YOUR TASK: All that is wanted is an exact copy of the lines below, starting at the one that contains "### Issue: Styles not applying" and running to the end.

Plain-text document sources
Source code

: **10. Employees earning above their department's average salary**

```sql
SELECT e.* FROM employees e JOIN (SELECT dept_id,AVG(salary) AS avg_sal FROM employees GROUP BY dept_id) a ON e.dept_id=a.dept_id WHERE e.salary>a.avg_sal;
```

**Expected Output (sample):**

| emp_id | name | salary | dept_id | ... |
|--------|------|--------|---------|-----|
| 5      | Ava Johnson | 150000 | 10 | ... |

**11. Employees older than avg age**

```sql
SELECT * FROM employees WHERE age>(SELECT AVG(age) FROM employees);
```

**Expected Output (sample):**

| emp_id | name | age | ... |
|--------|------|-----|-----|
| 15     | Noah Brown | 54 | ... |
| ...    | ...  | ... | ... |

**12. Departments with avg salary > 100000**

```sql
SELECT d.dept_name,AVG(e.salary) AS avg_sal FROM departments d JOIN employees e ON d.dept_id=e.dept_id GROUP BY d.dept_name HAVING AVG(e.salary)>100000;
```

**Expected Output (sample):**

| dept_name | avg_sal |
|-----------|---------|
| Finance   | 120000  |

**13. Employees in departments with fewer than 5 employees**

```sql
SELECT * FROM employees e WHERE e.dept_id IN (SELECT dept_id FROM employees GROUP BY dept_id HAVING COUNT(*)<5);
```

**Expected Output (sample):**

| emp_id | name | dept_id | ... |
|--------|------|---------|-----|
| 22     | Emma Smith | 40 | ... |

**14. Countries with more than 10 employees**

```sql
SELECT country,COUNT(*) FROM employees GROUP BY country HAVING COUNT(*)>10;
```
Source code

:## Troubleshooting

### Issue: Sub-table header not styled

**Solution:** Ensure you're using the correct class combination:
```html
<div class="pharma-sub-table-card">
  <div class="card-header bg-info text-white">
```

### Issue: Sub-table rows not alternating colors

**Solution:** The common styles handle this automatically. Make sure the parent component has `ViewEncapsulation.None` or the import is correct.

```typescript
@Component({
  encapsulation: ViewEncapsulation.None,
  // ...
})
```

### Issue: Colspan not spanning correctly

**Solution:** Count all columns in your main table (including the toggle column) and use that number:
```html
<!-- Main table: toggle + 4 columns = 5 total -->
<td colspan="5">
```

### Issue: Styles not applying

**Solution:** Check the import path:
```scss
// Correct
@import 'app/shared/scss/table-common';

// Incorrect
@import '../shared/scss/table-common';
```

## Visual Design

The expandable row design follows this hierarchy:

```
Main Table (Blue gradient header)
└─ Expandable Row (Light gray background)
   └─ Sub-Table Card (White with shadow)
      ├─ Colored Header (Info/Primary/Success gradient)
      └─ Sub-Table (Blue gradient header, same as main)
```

TASK RESULT:
### Issue: Styles not applying

**Solution:** Check the import path:
```scss
// Correct
@import 'app/shared/scss/table-common';

// Incorrect
@import '../shared/scss/table-common';
```

## Visual Design

The expandable row design follows this hierarchy:

```
Main Table (Blue gradient header)
└─ Expandable Row (Light gray background)
   └─ Sub-Table Card (White with shadow)
      ├─ Colored Header (Info/Primary/Success gradient)
      └─ Sub-Table (Blue gradient header, same as main)
```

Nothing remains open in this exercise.